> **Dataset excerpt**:

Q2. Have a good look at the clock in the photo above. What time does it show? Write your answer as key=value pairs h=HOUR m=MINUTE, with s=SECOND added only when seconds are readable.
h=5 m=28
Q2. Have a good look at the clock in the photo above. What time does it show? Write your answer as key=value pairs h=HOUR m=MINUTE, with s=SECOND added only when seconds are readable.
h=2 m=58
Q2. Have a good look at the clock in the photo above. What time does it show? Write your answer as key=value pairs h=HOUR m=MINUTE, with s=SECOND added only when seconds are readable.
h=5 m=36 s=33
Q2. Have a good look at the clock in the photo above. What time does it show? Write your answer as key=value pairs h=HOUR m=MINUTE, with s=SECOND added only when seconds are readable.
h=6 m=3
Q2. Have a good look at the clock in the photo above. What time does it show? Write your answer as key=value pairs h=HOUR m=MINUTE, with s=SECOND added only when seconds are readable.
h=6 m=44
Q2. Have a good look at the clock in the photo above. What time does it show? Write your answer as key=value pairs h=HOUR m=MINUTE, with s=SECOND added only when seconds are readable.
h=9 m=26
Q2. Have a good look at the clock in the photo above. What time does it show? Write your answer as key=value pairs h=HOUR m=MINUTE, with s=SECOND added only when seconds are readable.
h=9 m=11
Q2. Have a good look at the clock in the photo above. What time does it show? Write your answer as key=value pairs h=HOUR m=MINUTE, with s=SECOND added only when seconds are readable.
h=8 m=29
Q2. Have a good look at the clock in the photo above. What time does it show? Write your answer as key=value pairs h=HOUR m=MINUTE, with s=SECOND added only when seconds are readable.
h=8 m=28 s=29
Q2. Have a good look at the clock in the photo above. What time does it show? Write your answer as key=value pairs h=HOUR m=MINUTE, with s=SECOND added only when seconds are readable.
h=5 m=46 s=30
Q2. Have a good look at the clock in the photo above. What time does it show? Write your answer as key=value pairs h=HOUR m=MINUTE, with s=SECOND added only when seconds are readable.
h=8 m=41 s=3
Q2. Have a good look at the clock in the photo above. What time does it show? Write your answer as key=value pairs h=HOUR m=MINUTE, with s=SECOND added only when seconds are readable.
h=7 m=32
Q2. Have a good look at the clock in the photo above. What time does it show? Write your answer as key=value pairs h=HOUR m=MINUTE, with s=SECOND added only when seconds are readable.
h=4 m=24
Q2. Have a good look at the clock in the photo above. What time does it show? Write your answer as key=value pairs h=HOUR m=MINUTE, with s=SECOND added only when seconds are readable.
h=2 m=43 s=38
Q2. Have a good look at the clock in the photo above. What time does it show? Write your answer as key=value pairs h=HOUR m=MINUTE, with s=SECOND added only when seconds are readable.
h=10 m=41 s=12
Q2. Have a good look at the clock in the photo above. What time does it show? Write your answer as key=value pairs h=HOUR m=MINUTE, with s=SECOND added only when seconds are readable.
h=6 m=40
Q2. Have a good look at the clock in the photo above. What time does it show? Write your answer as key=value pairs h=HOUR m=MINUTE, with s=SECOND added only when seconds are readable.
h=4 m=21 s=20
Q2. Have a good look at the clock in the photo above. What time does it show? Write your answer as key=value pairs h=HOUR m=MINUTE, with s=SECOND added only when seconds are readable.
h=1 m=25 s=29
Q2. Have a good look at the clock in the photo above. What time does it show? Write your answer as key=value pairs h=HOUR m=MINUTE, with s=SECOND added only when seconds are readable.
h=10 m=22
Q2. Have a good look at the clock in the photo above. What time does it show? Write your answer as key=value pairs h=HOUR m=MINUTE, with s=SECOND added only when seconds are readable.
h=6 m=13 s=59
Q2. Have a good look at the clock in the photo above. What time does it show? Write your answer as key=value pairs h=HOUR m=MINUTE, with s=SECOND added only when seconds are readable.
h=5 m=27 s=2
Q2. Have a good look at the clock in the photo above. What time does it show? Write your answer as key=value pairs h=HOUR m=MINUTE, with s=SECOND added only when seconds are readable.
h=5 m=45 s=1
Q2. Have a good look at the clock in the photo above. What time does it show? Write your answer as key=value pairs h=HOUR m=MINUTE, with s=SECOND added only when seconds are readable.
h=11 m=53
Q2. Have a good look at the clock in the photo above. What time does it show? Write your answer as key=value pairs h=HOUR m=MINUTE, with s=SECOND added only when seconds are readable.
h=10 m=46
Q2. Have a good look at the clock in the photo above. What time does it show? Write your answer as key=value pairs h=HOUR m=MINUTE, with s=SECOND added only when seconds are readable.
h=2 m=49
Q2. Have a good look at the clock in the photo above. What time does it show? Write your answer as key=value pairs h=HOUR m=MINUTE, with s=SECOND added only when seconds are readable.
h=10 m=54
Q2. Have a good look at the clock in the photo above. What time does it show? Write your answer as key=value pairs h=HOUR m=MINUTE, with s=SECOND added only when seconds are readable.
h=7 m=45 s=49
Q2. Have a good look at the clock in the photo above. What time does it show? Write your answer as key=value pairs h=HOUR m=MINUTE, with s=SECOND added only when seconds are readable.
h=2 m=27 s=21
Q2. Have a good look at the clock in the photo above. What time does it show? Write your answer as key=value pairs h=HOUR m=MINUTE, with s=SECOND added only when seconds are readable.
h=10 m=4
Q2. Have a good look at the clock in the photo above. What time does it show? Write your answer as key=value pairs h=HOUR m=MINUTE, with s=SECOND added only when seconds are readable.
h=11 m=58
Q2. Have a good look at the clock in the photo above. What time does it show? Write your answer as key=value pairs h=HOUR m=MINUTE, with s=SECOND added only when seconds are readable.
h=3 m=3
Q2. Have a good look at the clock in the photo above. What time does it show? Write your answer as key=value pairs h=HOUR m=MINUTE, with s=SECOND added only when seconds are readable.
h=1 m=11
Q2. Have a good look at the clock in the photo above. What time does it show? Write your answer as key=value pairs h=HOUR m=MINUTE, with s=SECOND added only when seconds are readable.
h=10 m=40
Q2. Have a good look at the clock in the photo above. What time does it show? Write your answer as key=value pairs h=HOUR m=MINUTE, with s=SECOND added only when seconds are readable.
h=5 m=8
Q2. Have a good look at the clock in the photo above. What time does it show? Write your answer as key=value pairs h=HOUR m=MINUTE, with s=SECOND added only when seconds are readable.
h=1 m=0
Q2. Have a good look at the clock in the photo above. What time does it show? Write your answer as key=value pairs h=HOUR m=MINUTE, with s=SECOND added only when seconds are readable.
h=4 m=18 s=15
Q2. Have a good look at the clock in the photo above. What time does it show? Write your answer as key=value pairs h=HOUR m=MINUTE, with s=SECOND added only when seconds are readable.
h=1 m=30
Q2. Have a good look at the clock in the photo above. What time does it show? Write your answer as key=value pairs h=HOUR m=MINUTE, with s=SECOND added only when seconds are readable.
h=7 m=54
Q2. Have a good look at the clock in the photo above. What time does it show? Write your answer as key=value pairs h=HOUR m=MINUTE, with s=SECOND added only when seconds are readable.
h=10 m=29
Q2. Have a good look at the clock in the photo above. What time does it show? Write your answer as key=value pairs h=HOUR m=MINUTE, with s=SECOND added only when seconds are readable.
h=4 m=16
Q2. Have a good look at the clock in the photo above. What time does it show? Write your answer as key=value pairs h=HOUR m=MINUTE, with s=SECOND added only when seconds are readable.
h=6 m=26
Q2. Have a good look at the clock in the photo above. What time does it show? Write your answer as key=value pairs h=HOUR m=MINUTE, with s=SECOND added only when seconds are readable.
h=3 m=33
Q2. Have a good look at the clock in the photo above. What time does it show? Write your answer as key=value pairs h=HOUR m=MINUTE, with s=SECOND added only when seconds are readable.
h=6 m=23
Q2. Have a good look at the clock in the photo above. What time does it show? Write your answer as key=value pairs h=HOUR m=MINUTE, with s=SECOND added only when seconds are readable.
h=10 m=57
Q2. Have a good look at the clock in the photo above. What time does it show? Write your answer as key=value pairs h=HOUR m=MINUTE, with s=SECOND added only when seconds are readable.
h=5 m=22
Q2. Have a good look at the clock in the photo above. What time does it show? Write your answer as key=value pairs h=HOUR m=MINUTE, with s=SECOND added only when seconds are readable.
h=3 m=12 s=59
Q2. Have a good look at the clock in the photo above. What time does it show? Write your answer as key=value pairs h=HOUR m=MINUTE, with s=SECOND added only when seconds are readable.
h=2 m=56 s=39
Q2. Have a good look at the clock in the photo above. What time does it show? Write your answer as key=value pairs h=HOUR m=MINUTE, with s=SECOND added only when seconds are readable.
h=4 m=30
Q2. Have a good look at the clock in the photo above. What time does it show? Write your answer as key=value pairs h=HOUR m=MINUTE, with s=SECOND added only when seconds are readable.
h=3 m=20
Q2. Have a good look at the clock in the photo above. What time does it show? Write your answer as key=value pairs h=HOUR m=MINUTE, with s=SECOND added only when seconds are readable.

> **PROBLEM TO WORK ON**: From the listing above, extract the lines starting at its first line and ending with the line that contains "h=5 m=36 s=33". Include both of those lines, and copy every line without any change.

> **IN RESPONSE**:
Q2. Have a good look at the clock in the photo above. What time does it show? Write your answer as key=value pairs h=HOUR m=MINUTE, with s=SECOND added only when seconds are readable.
h=5 m=28
Q2. Have a good look at the clock in the photo above. What time does it show? Write your answer as key=value pairs h=HOUR m=MINUTE, with s=SECOND added only when seconds are readable.
h=2 m=58
Q2. Have a good look at the clock in the photo above. What time does it show? Write your answer as key=value pairs h=HOUR m=MINUTE, with s=SECOND added only when seconds are readable.
h=5 m=36 s=33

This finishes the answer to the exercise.